The door flew inward, cracked into the wall, bounced, and swung back, but Spangler was already across the small kitchen, his gun drawn, slipping up the hallway toward the back bedroom at a run. He went low, held his pistol ahead of him, and stepped into the doorway.
He saw a man in boxer shorts standing inside the room leaning against the wall, both hands on an aluminum baseball bat, waiting for
Parish to try to climb in through the broken window beside him. Spangler fired once into the man’s chest as Parish fired twice through the window into the room.
Spangler’s head spun so he could see what Parish had shot. It seemed at first that it was just a lump in the blanket, but then Spangler saw the telephone cord leading from the nightstand under the covers. He tore the blanket and sheet aside to reveal the body of the woman, the telephone receiver still clutched in her hand.

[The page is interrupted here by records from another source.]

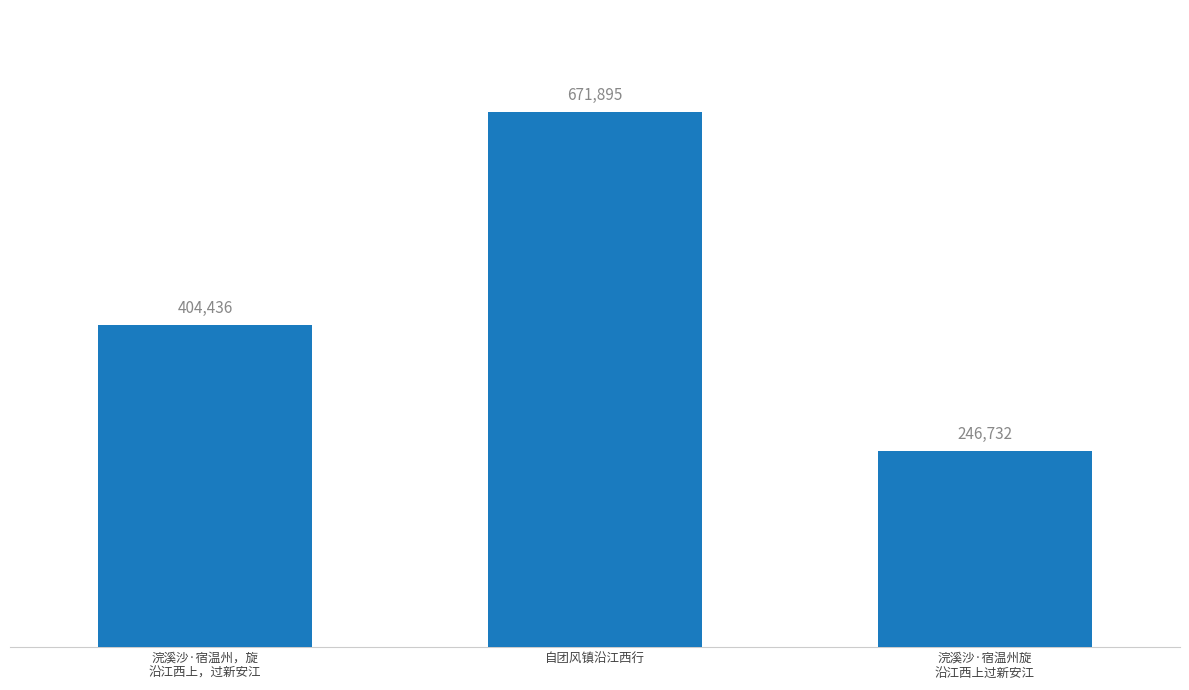

Count the number of categories in the chart.

3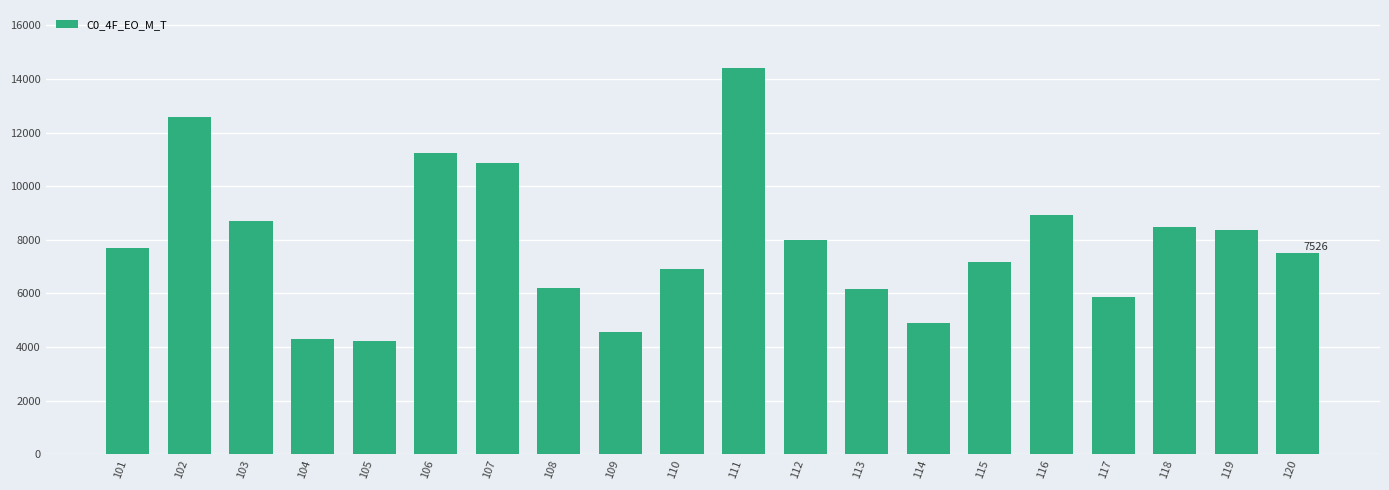

What is the sum of all values?

157180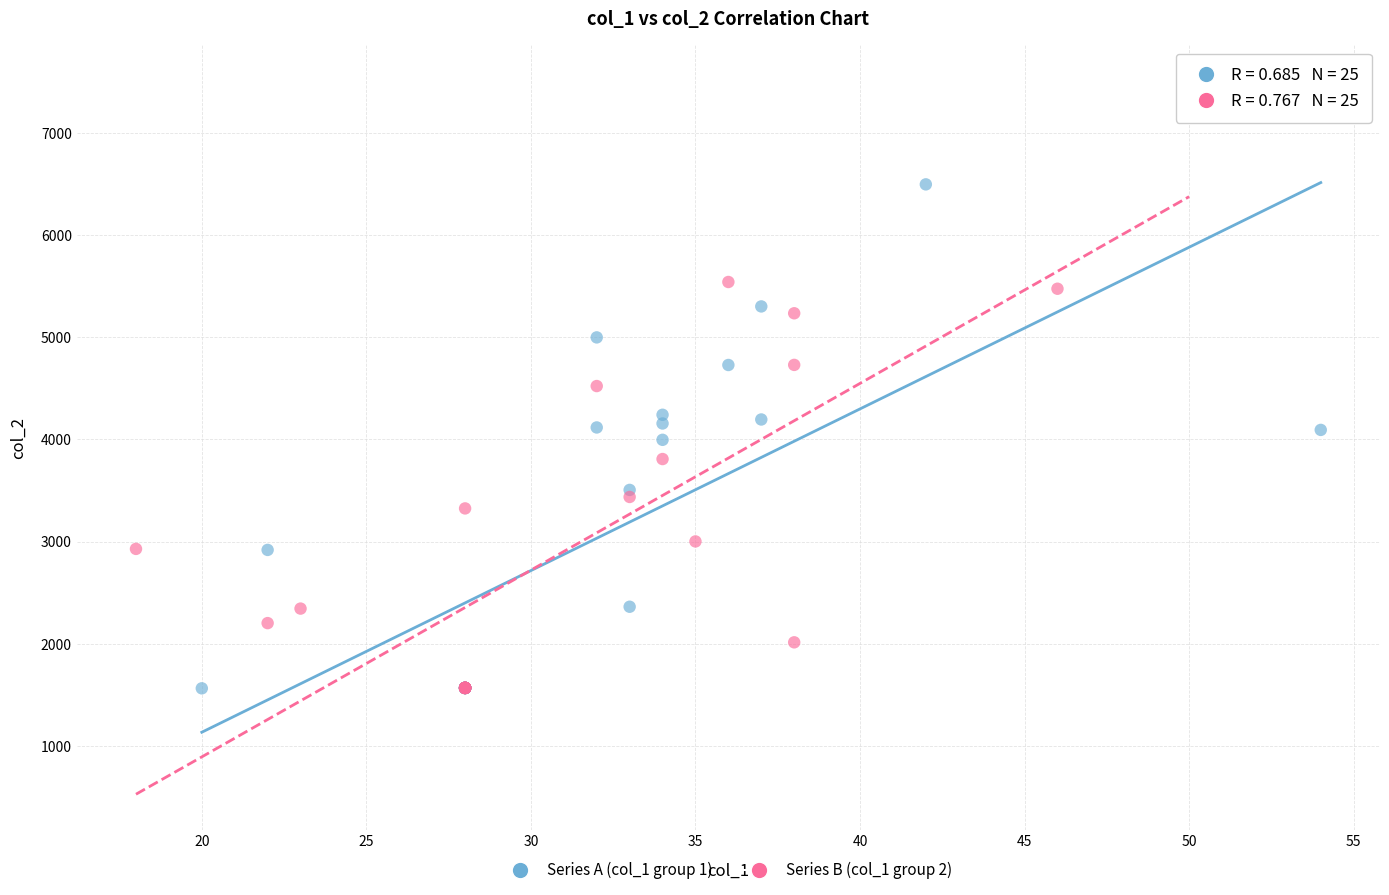

Which series contains the highest Y value?

Series B (col_1 group 2)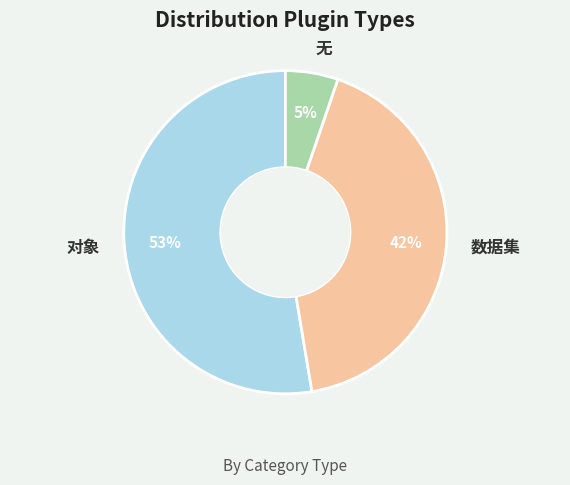

Count the number of slices in the pie.

3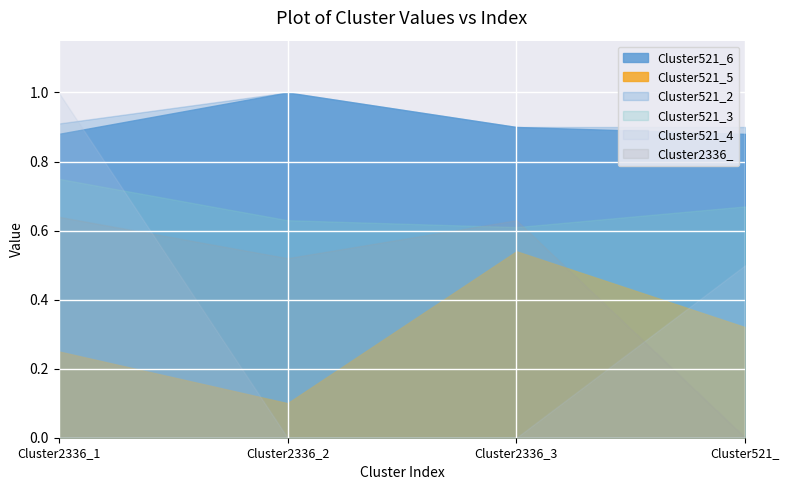

At which category is the sum across all series the highest?

Cluster2336_1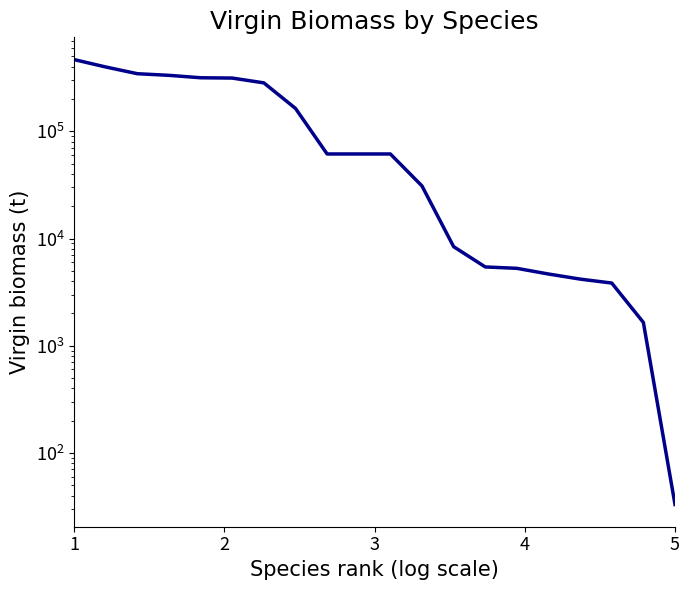

What is the difference between the second highest and minimum values?

398612.0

He moved to the window, pulled the sash up, and stepped back to let Parish climb in. Parish glanced at the man on the floor as he hurried to the bed where the woman lay. He snatched the telephone from her fingers, put it to his ear, and smiled as he set it in its cradle. “Dial tone. She hadn’t gotten the call off yet.”
“Close, though,” said Spangler. He turned to go.
“Not yet.” He nodded at the dead man below the window. “That bat isn’t the right size for him, is it?”
Spangler whispered, “Kids?”
“Better check.”
Spangler followed Parish into the hallway, mirroring his rapid, efficient movements. Parish stopped at each doorway on the left, put his head inside, turned to look both ways, then moved on. Spangler took the doorways on the right. Parish stopped at the end of the hall, where the door was closed. He tried the handle, found that it would not turn, and nodded to Spangler. Then he stepped back and kicked.
As the door flew open, Spangler stepped in after it. He decided that the boy crouching on the floor at the far end of the bunk bed must be nine or ten, and the little sister he had pushed behind him would be around five. Parish and Spangler seemed to have the same thought, which was that they must make use of the children’s shock and immobility before they tried to run or crawl under something, as children often did. Both men centered their shots in the children’s foreheads.
Parish and Spangler left the room and continued up the hallway. It
did not make sense to go out the way they had come. The only car in the alley had been the one that had been used to spirit the shooter away, and there was nothing left near Romano’s body that they needed to think about any further. They walked across the small, drab living room, carefully avoided a skateboard that had been left near the front door, slipped the latch, and stepped outside. They made their way around the corner to the car they had parked there, and Spangler drove them up the street toward the freeway entrance.
Forty-five minutes later, when they were driving north beside the ocean, Parish opened his window and tossed the remote control for Mark Romano’s garage door opener out onto the pavement. The little plastic case broke apart with the impact and the pieces bounced a few times, cartwheeling and then sliding to a stop a few feet apart in the right lane, where they would be crushed to bits by the next car, or the next, or the one after that.